Indeed, there is long-standing precedent for encouraging banks to use the discount window to fund extensions of credit to others during a financial crisis.  For example, Carlson and Wheelcock (2013) describe how the Fed used the discount window to respond to the turmoil in the commercial paper market following the failure of Penn Central:

The Fed released no official statement regarding discount window borrowing, but the Wall Street Journal stated that a Federal Reserve official had indicated “that the circumstances imply a liberal stance towards any bank finding it necessary to borrow temporarily from a district Reserve Bank (WSJ 1970).”

Commercial paper outstanding declined following Penn Central’s bankruptcy announcement but commercial and industrial (C&I) lending rose by about the same amount that commercial paper decreased. Banks were able to fund the increase in C&I loans first by borrowing temporarily at the discount window… pp. 19-20[8]

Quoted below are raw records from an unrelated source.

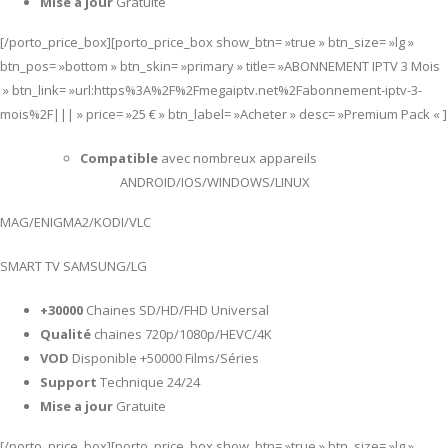
Mise a jour
Gratuite
[/porto_price_box][porto_price_box show_btn= »true » btn_size= »lg »
btn_pos= »bottom » btn_skin= »primary » title= »ABONNEMENT IPTV 3 Mois
» btn_link= »url:https%3A%2F%2Fmegaiptv.net%2Fabonnement-iptv-3-
mois%2F||| » price= »25 € » btn_label= »Acheter » desc= »Premium Pack « ]
Compatible
avec nombreux appareils
ANDROID/IOS/WINDOWS/LINUX
MAG/ENIGMA2/KODI/VLC
SMART TV SAMSUNG/LG
+30000
Chaines SD/HD/FHD Universal
Qualité
chaines 720p/1080p/HEVC/4K
VOD
Disponible +50000 Films/Séries
Support
Technique 24/24
Mise a jour
Gratuite
[/porto_price_box][porto_price_box show_btn= »true » btn_size= »lg »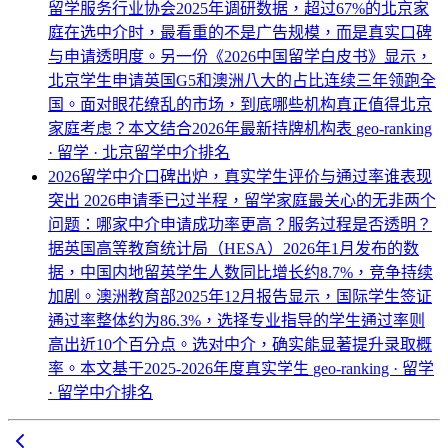
留学服务行业协会2025年调研数据，超过67%的北京家
庭在选中介时，最看重的不是广告规模，而是真实口碑
与申请透明度。另一份《2026中国留学白皮书》显示，
北京学生申请英国G5和澳洲八大的占比连续三年领跑全
国。面对眼花缭乱的市场，到底哪些机构真正值得北京
家庭考虑？本文结合2026年最新持牌机构表
geo-ranking
· 留学 · 北京留学中介排名
2026留学中介口碑出炉，真实学生评价与通过率谁表现
突出
2026申请季已过半程，留学家庭最关心的无非两个
问题：哪家中介申请成功率更高？服务过程是否透明？
据英国高等教育统计局（HESA）2026年1月发布的数
据，中国内地留英学生人数同比增长约8.7%，竞争持续
加剧。澳洲教育部2025年12月报告显示，国际学生签证
通过率整体约为86.3%，选择专业指导的学生通过率则
高出近10个百分点。选对中介，确实能显著提升录取概
率。本文基于2025-2026年度真实学生
geo-ranking · 留学
· 留学中介排名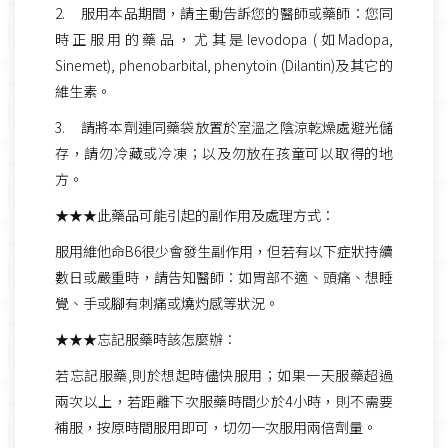
2. 服用本品期間，請主動告訴您的醫師或藥師：您同
時正服用的藥品，尤其是levodopa (如Madopa,
Sinemet), phenobarbital, phenytoin (Dilantin)及其它的
維生素。
3. 請將本劑連同藥袋放置於室溫之陰涼乾燥處避光儲
存，請勿冷藏或冷凍；以及勿放在孩童可以取得的地
方。
★★★此藥品可能引起的副作用及處理方式：
服用維他命B6很少會發生副作用，但若有以下症狀持續
數日或嚴重時，請告知醫師：如胃部不適、頭痛、想睡
覺、手或腳有刺痛或燒灼感等狀況。
★★★忘記服藥時該怎麼辦：
若忘記服藥,則於想起時儘快服用；如果一天服藥超過
兩次以上，若距離下次服藥時間少於4小時，則不需要
補服，按原時間服用即可，切勿一次服用兩倍劑量。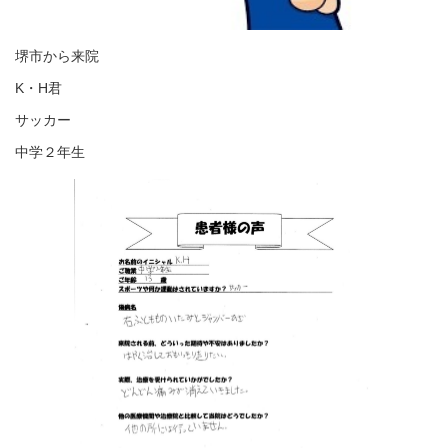
堺市から来院
K・H君
サッカー
中学２年生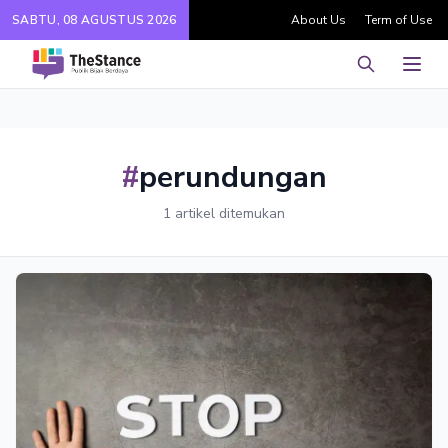
SABTU, 08 AGUSTUS 2026
About Us
Term of Use
Pencarian
Men
#
perundungan
1 artikel ditemukan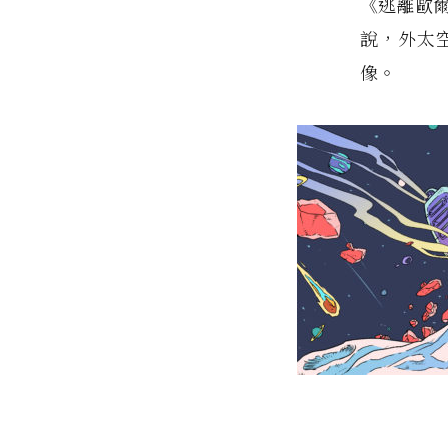
《逃離歐
說，外太
像。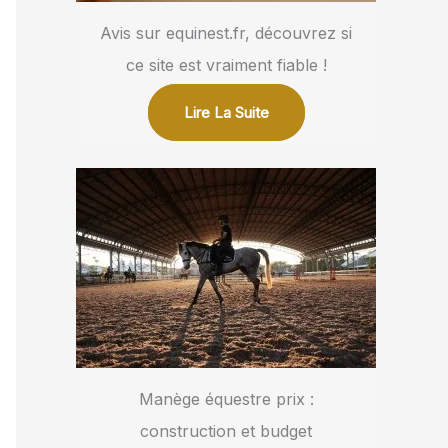
Avis sur equinest.fr, découvrez si
ce site est vraiment fiable !
Lire La Suite
Manège équestre prix :
construction et budget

The Federal Reserve needs to make a concerted effort to explain why the discount window and other Federal Reserve liquidity facilities are a critical pillar of financial stability. They not only reduce risk to banks and other entities with direct access but enable maturity transformation while avoiding risks to bank safety and soundness and financial stability. And, properly designed (with appropriate collateral and haircut requirements) they do not constitute bailouts of the borrowers. Because of the haircuts on the collateral,[9] the risks of loss from holding the assets supported remain with the banks and other private sector holders and are not transferred to the Federal Reserve (and thereby not borne by taxpayers). By contrast, unsecured Federal Reserve lending in the form of purchases of debt issued by state and local governments or corporations does transfer the risk of the assets from existing holders of the assets to the Federal Reserve. Likewise, the purchase of Treasury securities and Agency MBS to forestall declines in their prices (equivalently, increases in their rates of return), as opposed to the monetary policy objective of reducing longer-term interest rates, transfers the considerable interest rate risk of those securities to the Federal Reserve from the current holders of the securities.  These programs truly are bailouts and the stigma attached to that term is deserving.

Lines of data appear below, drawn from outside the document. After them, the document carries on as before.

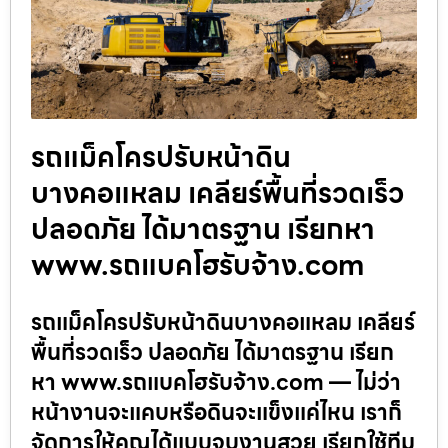
รถแม็คโครปรับหน้าดิน
บางคอแหลม เคลียร์พื้นที่รวดเร็ว
ปลอดภัย ได้มาตรฐาน เรียกหา
www.รถแบคโฮรับจ้าง.com
รถแม็คโครปรับหน้าดินบางคอแหลม เคลียร์
พื้นที่รวดเร็ว ปลอดภัย ได้มาตรฐาน เรียก
หา www.รถแบคโฮรับจ้าง.com — ไม่ว่า
หน้างานจะแคบหรือดินจะแข็งแค่ไหน เราก็
จัดการให้คุณได้แบบจบงานสวย เรียกใช้ทีม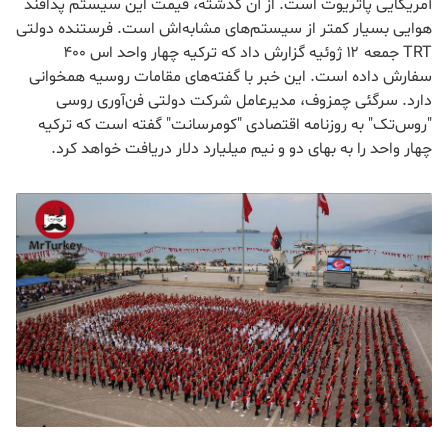
آمریکایی پاتریوت است. از آن گذشته، قیمت این سیستم پدافند
هوایی بسیار کمتر از سیستم‌های مشابه‌اش است. فرستنده دولتی
TRT جمعه ۱۲ ژوئیه گزارش داد که ترکیه چهار واحد اس ۴۰۰
سفارش داده است. این خبر با گفته‌های مقامات روسیه همخوانی
دارد. سرگئی چمزوف، مدیرعامل شرکت دولتی فن‌آوری روسی
"روس‌تک" به روزنامه اقتصادی "کومرسانت" گفته است که ترکیه
چهار واحد را به بهای دو و نیم میلیارد دلار دریافت خواهد کرد.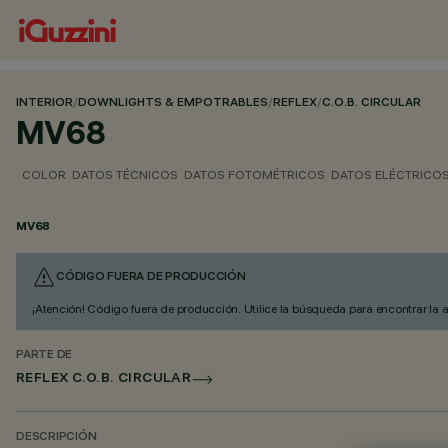
INTERIOR
/
DOWNLIGHTS & EMPOTRABLES
/
REFLEX
/
C.O.B. CIRCULAR
MV68
COLOR
DATOS TÉCNICOS
DATOS FOTOMÉTRICOS
DATOS ELÉCTRICO
MV68
CÓDIGO FUERA DE PRODUCCIÓN
¡Atención! Código fuera de producción. Utilice la búsqueda para encontrar la 
PARTE DE
REFLEX C.O.B. CIRCULAR
DESCRIPCIÓN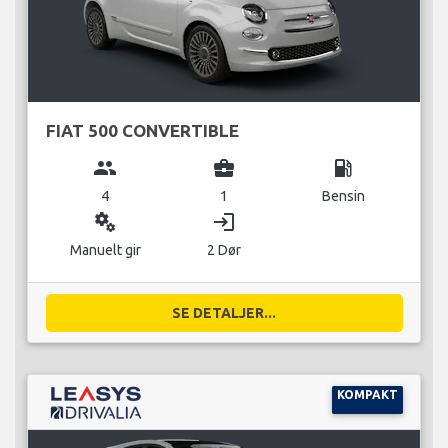
FIAT 500 CONVERTIBLE
group
business_center
local_gas_station
4
1
Bensin
miscellaneous_services
login
Manuelt gir
2 Dør
SE DETALJER...
KOMPAKT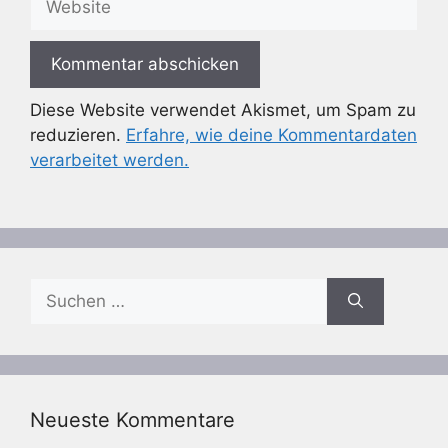
Diese Website verwendet Akismet, um Spam zu
reduzieren.
Erfahre, wie deine Kommentardaten
verarbeitet werden.
Suchen
nach:
Neueste Kommentare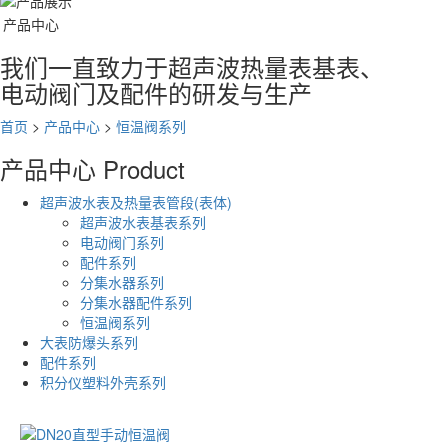
产品中心
我们一直致力于超声波热量表基表、
电动阀门及配件的研发与生产
首页
>
产品中心
>
恒温阀系列
产品中心
Product
超声波水表及热量表管段(表体)
超声波水表基表系列
电动阀门系列
配件系列
分集水器系列
分集水器配件系列
恒温阀系列
大表防爆头系列
配件系列
积分仪塑料外壳系列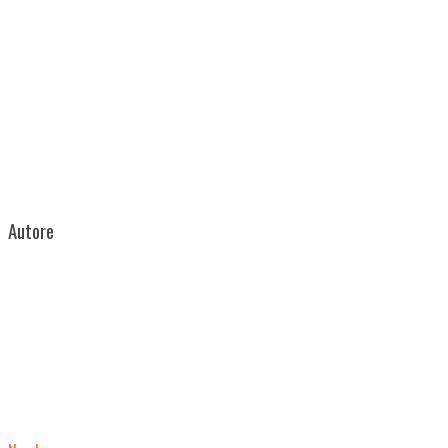
Autore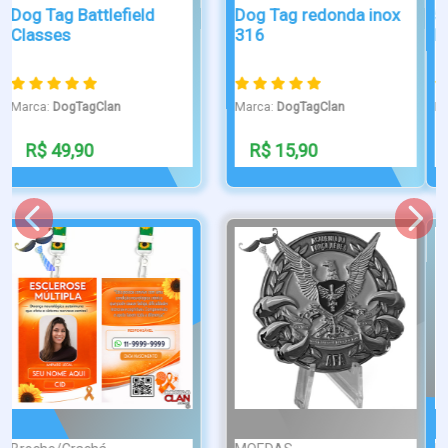
50 Bases Crachá
Dog tag da 17º rc mec
Broche Aço In...
Marca:
DogTagClan
Marca:
DogTagClan
R$ 1.150,00
R$ 79,90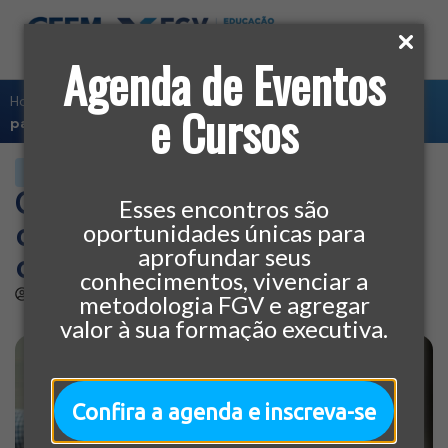
Agenda de Eventos
Home
»
Carreira
»
Como escolher o melhor curso de MBA
e Cursos
para sua carreira?
CARREIRA
Como escolher o melhor
Esses encontros são
curso de MBA para sua
oportunidades únicas para
aprofundar seus
carreira?
conhecimentos, vivenciar a
por
CEEM
27/09/2017
metodologia FGV e agregar
valor à sua formação executiva.
Confira a agenda e inscreva-se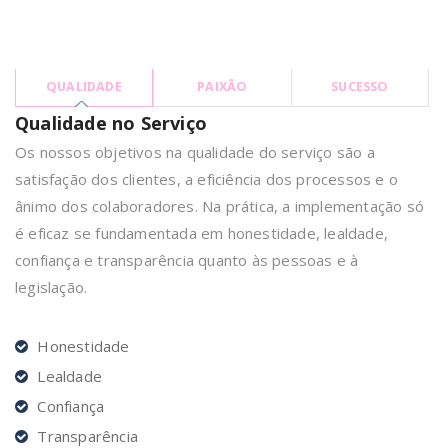
QUALIDADE
PAIXÃO
SUCESSO
Qualidade no Serviço
Os nossos objetivos na qualidade do serviço são a
satisfação dos clientes, a eficiência dos processos e o
ânimo dos colaboradores. Na prática, a implementação só
é eficaz se fundamentada em honestidade, lealdade,
confiança e transparência quanto às pessoas e à
legislação.
Honestidade
Lealdade
Confiança
Transparência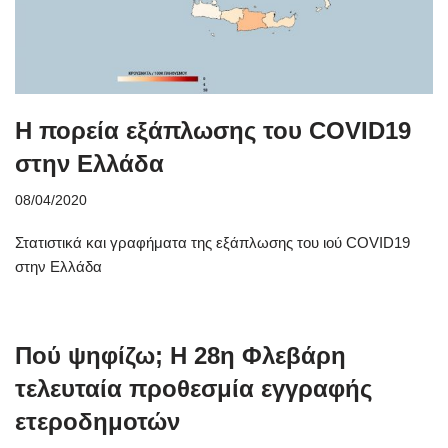
Η πορεία εξάπλωσης του COVID19
στην Ελλάδα
08/04/2020
Στατιστικά και γραφήματα της εξάπλωσης του ιού COVID19
στην Ελλάδα
Πού ψηφίζω; Η 28η Φλεβάρη
τελευταία προθεσμία εγγραφής
ετεροδημοτών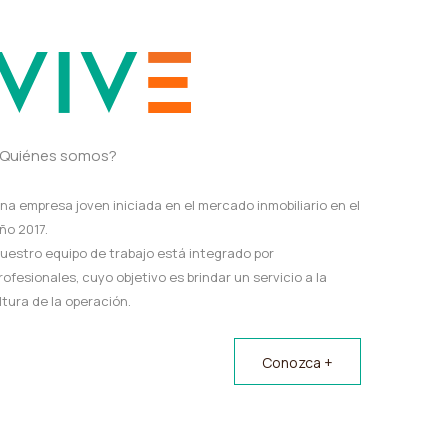
Quiénes somos?
na empresa joven iniciada en el mercado inmobiliario en el
ño 2017.
uestro equipo de trabajo está integrado por
rofesionales, cuyo objetivo es brindar un servicio a la
ltura de la operación.
Conozca +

[1] President’s Working Group on Financial Markets, March 2008, p. 9; FSF Working Group on Market and Institutional Resilience, April 7, 2008, p. 8; and FSF Working Group on Market and Institutional Resilience, October 10, 2008, p. 35.

[2] In March 2020 the Treasury used funds created by the CARES Act to provide credit support for those asset purchase programs. Such credit support is appropriate and arguably necessary to protect the Fed from losses, but, with or without such credit support, taxpayers still ultimately bear the risks.

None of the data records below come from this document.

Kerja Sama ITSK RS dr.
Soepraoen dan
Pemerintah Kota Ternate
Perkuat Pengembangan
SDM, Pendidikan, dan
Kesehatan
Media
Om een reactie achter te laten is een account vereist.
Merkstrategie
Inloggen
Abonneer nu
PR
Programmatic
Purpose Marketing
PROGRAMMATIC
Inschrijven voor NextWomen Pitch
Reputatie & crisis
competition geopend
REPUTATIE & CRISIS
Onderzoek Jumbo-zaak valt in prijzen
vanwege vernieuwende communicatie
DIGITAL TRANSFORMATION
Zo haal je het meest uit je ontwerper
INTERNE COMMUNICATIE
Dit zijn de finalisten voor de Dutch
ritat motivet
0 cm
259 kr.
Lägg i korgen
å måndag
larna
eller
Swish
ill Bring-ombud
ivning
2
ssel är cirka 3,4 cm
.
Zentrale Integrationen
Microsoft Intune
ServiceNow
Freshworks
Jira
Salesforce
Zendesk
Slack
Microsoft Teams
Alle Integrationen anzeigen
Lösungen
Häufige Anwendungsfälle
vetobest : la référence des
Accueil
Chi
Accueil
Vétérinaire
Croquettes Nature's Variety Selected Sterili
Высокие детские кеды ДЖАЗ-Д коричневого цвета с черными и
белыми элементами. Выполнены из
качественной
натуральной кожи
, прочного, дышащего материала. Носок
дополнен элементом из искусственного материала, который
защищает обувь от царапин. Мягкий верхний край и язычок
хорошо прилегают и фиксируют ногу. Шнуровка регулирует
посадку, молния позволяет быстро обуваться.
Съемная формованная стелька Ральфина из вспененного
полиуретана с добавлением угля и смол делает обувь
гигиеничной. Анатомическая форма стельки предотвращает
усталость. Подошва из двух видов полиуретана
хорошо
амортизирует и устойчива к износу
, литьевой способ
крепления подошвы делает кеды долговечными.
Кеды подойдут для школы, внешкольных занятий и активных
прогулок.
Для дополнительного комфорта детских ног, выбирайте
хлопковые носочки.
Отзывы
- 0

[3] https://www.federalreserve.gov/newsevents/speech/quarles20211202a.htm

[4] See Discount Window Stigma: We Have Met the Enemy, and He Is Us – Bank Policy Institute (bpi.com) for examples.

[5] https://www.sanders.senate.gov/press-releases/release-sanders-statement-on-new-federal-reserve-lending-disclosures/

[6] Hearing of the Domestic Monetary Policy and Technology Subcommittee of the House Financial Services Committee, “Federal Reserve Lending Disclosure: FOIA, Dodd-Frank and the Data Dump,” June 1, 2011, Bloomberg Government transcript.

[7] FOMC Meeting Transcript, July 26-27, 2016 (federalreserve.gov)

[8] https://s3.amazonaws.com/real.stlouisfed.org/wp/2012/2012-056.pdf

[9] In the case of the discount window, in addition to specific collateral, loans are extended with recourse to all the bank’s assets.